Intdocution: Multiple myeloma (MM) treatment has evolved significantly with the introduction of proteasome inhibitors (PIs), immunomodulatory drugs (IMiDs), anti-CD38 monoclonal antibodies, and B-cell maturation antigen (BCMA)-directed therapies including CAR-T cells and bispecific antibodies (BsAbs). However, a small but clinically significant subset of patients (pts) demonstrates rapidly progressive disease with resistance to all major therapeutic classes and early death from MM. There is a critical need to understand the clinical and biological features driving this ultra high-risk phenotype to guide future therapeutic development and risk-adapted strategies.

Methods: We conducted a retrospective study of pts with MM from two academic centers who experienced early mortality (death within 36 months of diagnosis) despite receiving PIs, IMiDs, anti-CD38 antibodies, and at least one BCMA-directed therapy (CAR-T or BsAb). Demographics, disease characteristics, treatment history, and outcomes were abstracted from clinical records. In a subset of pts DNA and RNA sequencing was performed on bone marrow (BM) FFPE clot sections using a targeted hematologic malignancy panel covering 302 DNA and >1600 RNA genes. DNA sequencing included all coding exons and flanking intronic regions. RNA sequencing utilized hybrid capture technology to detect fusions, transcript variants, gene expression outliers, and immune repertoire metrics. Bioinformatic analyses employed DRAGEN (Illumina), CNVkit for copy number variation, and MiXCR for immune repertoire reconstruction. Error correction included UMI-based deduplication, manual BAM file review, and cross-validation with internal and public variant databases (ClinVar, COSMIC, dbSNP).

Results: Sixteen pts were identified with the median age of 62 years (range, 43–70), with 25% identifying as African American. At diagnosis, 31% had extramedullary disease (EMD), and only 25% met International Myeloma Working Group (IMWG) high risk. EMD was present at relapse in 56% of pts. Prior to death, all pts. had received PIs, IMiDs, anti-CD38 antibodies, and BCMA-targeted therapy; 56% underwent autologous transplant. The median line of therapy was 6 (range, 4-6), and 50% received BCMA CAR-T and BsAb respectively. The median time from diagnosis to death was 20 months (range, 8–27) with 38% showing primary refractoriness to the first line induction therapy.

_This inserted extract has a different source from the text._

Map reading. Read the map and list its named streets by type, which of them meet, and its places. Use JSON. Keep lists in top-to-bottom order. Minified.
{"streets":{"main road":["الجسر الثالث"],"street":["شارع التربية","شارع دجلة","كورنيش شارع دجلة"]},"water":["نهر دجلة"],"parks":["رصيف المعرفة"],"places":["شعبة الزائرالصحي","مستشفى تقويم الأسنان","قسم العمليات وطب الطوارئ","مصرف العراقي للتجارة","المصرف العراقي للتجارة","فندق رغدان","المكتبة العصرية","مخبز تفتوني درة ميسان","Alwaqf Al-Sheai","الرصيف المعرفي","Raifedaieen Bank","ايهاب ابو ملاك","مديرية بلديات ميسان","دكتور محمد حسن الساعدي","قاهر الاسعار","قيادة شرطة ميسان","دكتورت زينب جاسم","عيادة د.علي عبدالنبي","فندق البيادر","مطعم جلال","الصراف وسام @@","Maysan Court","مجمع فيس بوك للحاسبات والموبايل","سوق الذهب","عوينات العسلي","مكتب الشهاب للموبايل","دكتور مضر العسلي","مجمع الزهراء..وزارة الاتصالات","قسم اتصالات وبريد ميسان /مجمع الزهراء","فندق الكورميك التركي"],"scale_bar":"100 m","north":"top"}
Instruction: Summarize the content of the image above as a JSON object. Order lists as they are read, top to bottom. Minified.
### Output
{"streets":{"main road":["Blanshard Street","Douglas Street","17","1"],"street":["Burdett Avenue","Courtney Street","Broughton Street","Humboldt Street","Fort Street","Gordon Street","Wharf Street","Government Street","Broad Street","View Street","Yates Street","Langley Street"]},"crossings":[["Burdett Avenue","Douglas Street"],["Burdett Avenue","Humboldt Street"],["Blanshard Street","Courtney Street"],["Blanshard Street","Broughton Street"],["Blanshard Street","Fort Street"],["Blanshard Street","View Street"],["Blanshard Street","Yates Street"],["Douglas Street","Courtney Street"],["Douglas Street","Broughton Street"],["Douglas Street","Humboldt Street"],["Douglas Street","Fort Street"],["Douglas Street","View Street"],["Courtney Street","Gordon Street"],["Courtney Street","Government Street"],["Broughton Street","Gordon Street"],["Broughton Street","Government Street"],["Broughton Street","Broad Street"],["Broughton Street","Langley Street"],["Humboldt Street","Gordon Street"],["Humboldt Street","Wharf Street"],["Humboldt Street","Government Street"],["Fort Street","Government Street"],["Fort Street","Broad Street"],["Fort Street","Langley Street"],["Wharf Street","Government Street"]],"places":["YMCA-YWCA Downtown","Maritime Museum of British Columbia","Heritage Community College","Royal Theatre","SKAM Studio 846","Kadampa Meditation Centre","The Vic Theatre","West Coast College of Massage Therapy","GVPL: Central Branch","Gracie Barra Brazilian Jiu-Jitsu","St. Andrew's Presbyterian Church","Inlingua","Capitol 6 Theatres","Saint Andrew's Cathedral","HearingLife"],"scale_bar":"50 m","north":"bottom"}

Genomic and transcriptomic profiling was performed on 7 BM clot sections with either paired (diagnosis and last relapse, N=3) or at last relapse (N=4). Frequent mutations included TP53 (3/7), DNMT3A (2/7), KMT2C (4/7), NRAS (2/7), and BRAF (2/7), with some cases harboring biallelic hits or co-occurring alterations in signaling and epigenetic regulators. TERT promoter mutations and MYCN amplification were also observed. Several patients demonstrated germline or CHIP-associated mutations (e.g., MED12, ABCG2, CD33, DNMT3A), suggesting a complex clonal architecture.

Recurrent translocations included t (4;14) (IGH: NSD2/FGFR3), t (11;14) (CCND1 overexpression), and t (6;14) (IRF4 promoter hijacking), consistent with established high-risk gene expression subtypes. Promoter hijacking events led to marked overexpression of NSD2, FGFR3, IRF4, MYC, and CCND1. Copy number abnormalities were common and included 1q gain, 13q deletion, and losses in 6q, 10q, 16q, and 18. One patient demonstrated a novel TRAPPC3:SOS1 fusion transcript.

BCMA mRNA expression was highly variable. While plasma cell markers (CD138, CD38) were typically increased, 3 of 7 patients showed markedly reduced BCMA mRNA (all post BCMA therapy), raising concern for resistance to BCMA-directed therapies via antigen downregulation. Notably, T cell clonality was undetectable in all samples.

Conclusions: The study highlights the impact of convergent clinical features (e.g., extramedullary disease, rapid relapse) and molecular characteristics, including TP53 mutations, epigenetic dysregulation, promoter hijacking events, copy number complexity, and variable BCMA expression on poor outcomes of ultra-high-risk pts. These pts cycle through the highly effective therapies quickly and represent an unmet group for improved disease understanding as well as novel therapies.